Laut Feuerwehrangaben wurde das Bußgeld für das Parken in Feuerwehrzufahrten zum 1. Januar 2020 verschärft. Wer in solch einer Zufahrt steht, riskiert ein Bußgeld von 70 Euro sowie einen Punkt im Fahreignungsregister.

6 Gedanken zu “Falschparker behindert Löschfahrzeuge in Romrod

    1. Unglaublich dieser Kommentar!
      Woher weiß man bei Alarmierung, dass es ein Fehlalarm ist?
      Ich kann nur hoffen, dass die Rettungskräfte niemals zu Dir müssen.

  1. Wer keine Rettungsgasse bildet, Rettungswege, Zufahrten von Krankenhäusern und Alten- und Pflegeheimen zuparkt nimmt billigend in Kauf, Menschenleben zu gefährden.
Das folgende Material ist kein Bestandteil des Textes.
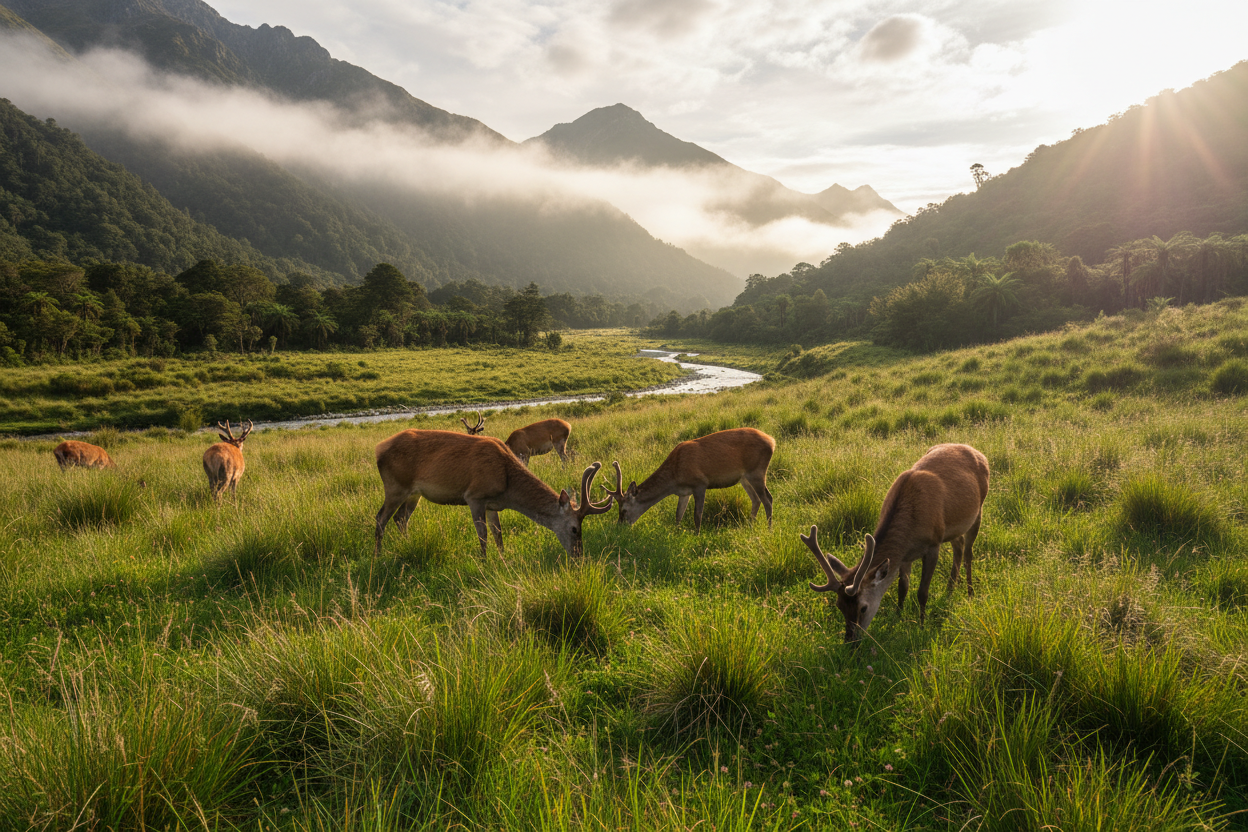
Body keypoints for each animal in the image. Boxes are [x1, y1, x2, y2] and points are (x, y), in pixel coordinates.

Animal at [373, 429, 613, 559]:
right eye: (574, 529)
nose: (578, 555)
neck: (506, 483)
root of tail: (378, 449)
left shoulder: (492, 504)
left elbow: (498, 533)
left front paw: (503, 559)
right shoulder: (474, 496)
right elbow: (483, 535)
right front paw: (484, 562)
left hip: (414, 494)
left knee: (400, 518)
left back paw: (405, 544)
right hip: (395, 485)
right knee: (380, 518)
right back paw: (378, 555)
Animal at [606, 427, 775, 532]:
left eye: (624, 510)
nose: (619, 526)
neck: (675, 477)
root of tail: (772, 441)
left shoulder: (700, 483)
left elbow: (697, 514)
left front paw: (697, 535)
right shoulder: (683, 492)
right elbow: (678, 515)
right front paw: (675, 533)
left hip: (757, 471)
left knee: (768, 499)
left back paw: (769, 529)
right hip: (744, 477)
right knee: (756, 499)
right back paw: (750, 525)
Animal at [802, 443, 989, 645]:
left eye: (863, 608)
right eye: (839, 606)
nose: (850, 643)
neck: (911, 530)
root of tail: (977, 451)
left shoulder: (934, 544)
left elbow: (922, 592)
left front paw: (921, 625)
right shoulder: (904, 556)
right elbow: (902, 588)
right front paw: (897, 617)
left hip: (978, 511)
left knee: (968, 553)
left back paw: (970, 592)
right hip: (954, 528)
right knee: (958, 545)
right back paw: (949, 591)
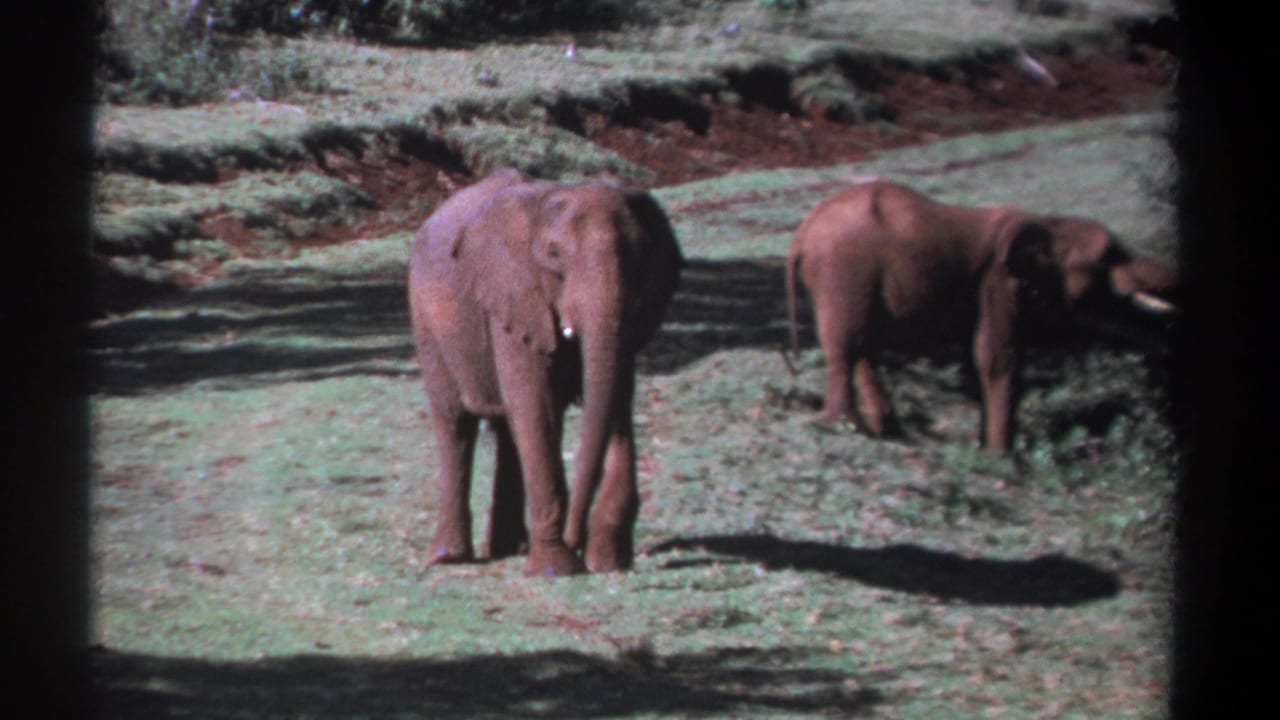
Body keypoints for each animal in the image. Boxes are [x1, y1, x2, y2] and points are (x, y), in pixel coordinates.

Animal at [408, 168, 683, 576]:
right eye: (554, 255)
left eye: (641, 255)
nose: (576, 540)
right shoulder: (513, 297)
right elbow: (536, 405)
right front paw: (558, 568)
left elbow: (617, 397)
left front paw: (608, 561)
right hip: (428, 323)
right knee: (456, 423)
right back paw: (449, 558)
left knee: (507, 431)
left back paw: (510, 548)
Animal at [785, 179, 1176, 452]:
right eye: (1109, 257)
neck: (1048, 225)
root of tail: (804, 230)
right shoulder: (999, 281)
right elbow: (998, 357)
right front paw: (1003, 460)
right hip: (844, 267)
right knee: (846, 343)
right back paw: (842, 425)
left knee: (863, 343)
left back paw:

Schon das Halten und Parken auf gekennzeichneten Parkplätzen für Menschen mit Behinderung ist absolut rücksichtslos.
    Hier sollten Punkte und richtig hohe Geldstrafen und Fahreignungsprüfungen fällig werden.

  2. Solche Falsch Parker solten egal wie von der Feuerwehr entfernt werden und wenn das Auto beschädigt wurde hat der nun mal selber schuld, durch sein verhalten hat er da für gerade zu stehen!

  3. Ein Punkt ist angesichts dessen das es um Menschenleben gehen könnte eigentlich ein Witz in Tüten.